その通り。現実が理想と違うのは、周囲のせいだ。しかし、それは同時に、言っても仕方がないことなのである。現実がそうでない限り、いくら仮定の話をしても仕方がない。そこでいくら「周囲が悪いんだ」と言っても、現実は何も変わらないのである。

普通の人なら、現実には何も変わらないことはしても仕方がないと思う。もちろん、「周囲が悪いんだ」と言い続けることによって本当に状況が変わるのなら、言い続ける。しかし、どうも状況が変わらなさそうなら、やめて他の手を考える。これは、目的が「現実を理想に近づけること」にあるからである。

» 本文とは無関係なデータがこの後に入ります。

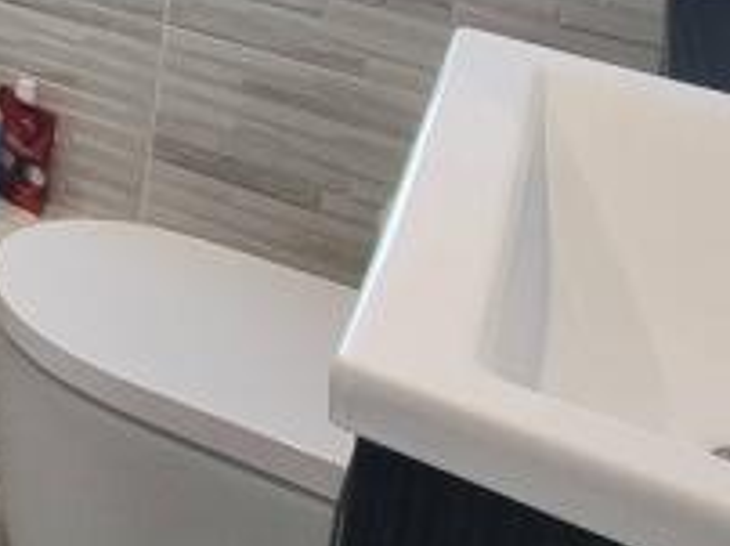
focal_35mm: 66
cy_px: -456
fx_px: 1390
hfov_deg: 18.9
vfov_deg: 17.6
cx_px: -712
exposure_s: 1/50
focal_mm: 2.2
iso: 50
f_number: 2.2
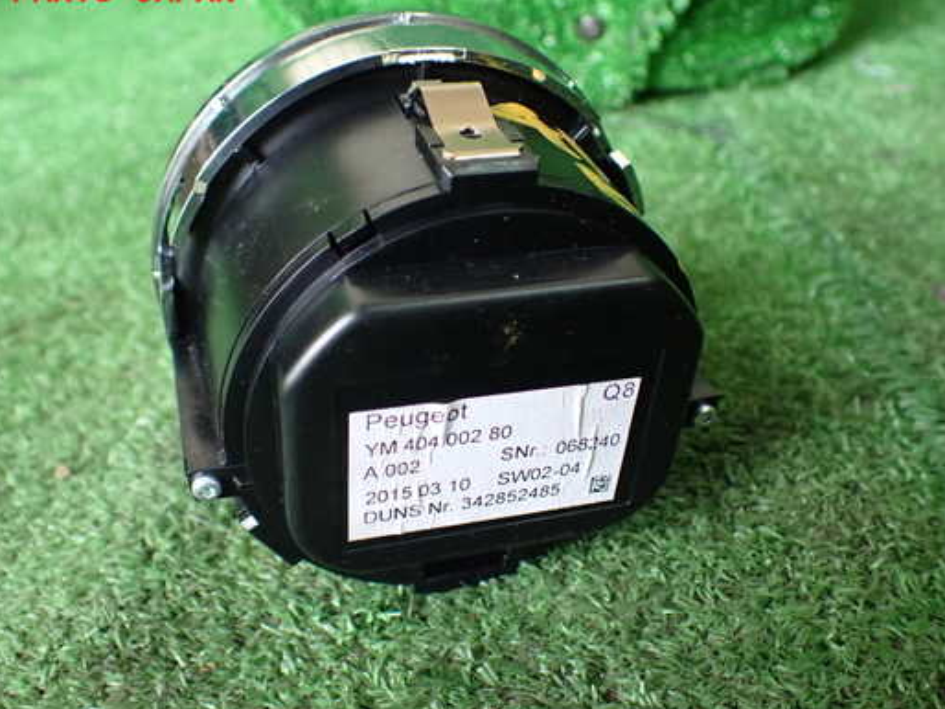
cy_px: 380
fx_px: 956
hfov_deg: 52.6
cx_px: 452
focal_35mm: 35
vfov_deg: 40.7
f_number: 2.3
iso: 800
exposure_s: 1/80
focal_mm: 5.4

しかし、現実と虚構の区別がつかない人にとっては、「周囲が悪いんだ」と言うことには意味がある。彼らにとっては、「現実の自分」が悪い状況にあろうとも、「理想の自分」が良ければそれでいいのだ。それで、ある人は「どんな悪い自分であろうと、周囲の状況さえ良かったら理想の自分になれたはずなんだ」ということを小説に書く。ある人は悪い要素をすべて排除することでネット上での「理想の自分」を保ち、ある人はどこか他の国には悪い要素のない世界があるんじゃないかと思ってしまう。

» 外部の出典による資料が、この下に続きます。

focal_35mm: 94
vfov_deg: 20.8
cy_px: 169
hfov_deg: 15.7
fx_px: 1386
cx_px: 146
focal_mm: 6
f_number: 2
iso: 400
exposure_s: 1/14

現実と虚構の区別がつかない人が忘れているのは「意味」である。「そんなことをして何になる?」という質問への答えだ。非難の書き込みを削除しても、決して非難そのものが無くなるわけではない。逆にいくら相手を非難しても、相手が納得しなければ何も変わらない。問題を相手のせいにしても、問題そのものが無くなるわけではない。目をふさいで問題が見えなくなっても、問題がなくなったことにはならないのだ。

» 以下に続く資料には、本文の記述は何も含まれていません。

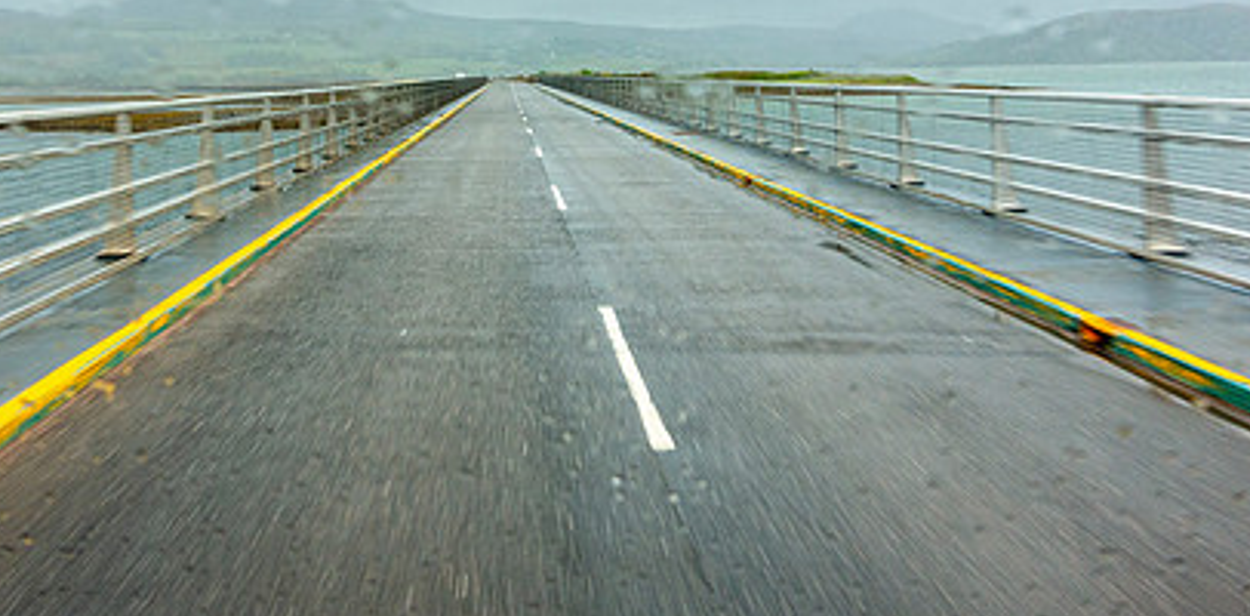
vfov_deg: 28.0
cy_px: 76
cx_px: 474
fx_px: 1192
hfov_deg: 54.8
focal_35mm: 37
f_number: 8
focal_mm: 8.8
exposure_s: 1/100
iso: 125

まず、「理想の自分」が虚構であることを認識せよ。100%理想的な状況というのはあり得ない。だから、そんな状況についていくら考えても意味はない。意味がないことをするなとは言わないが、意味がないということは自覚せよ。


まとめよう。現実には「意味」あるいは「価値」がある点が虚構と異なる。人間は現実に生き、現実から逃れることはできない。だから、自分と現実との関係だけが問題なのであり、現実でないものはどうでもいい。まったく現実と関係ないものは無意味で無価値なのである。

虚構に意味や価値が出てくるのは、そこにどこか現実に通じるものがあるからである。小説には、現実の人間と共通する心理や行動、考え方などが描かれている。だから小説を読む意味がある。もし小説が完全に現実離れしたものであったなら、現実に持ってこられるものが何もないのだったら、そんなものに意味はない。現実こそが意味のすべてだからだ。

「現実以外のものにも意味がある」と思ってしまうのが、「現実と虚構の区別がつかない」人である。本来意味ではないものを意味だと思ってしまうせいで、そのうち意味とは何かがわからなくなってしまう。「意味」や「価値」の基準を失って、意味や価値は勝手に操作できるものになってしまう。そのうち、「生きている意味」や「自分の価値」すらわからなくなってしまう。

現実を大切にしろ。「自分」は「現実の自分」一つで十分だ。そして、虚構に接する際には、そこの中から現実に通じる部分を選び出すようにしろ。これこそが「現実と虚構の区別」なのである。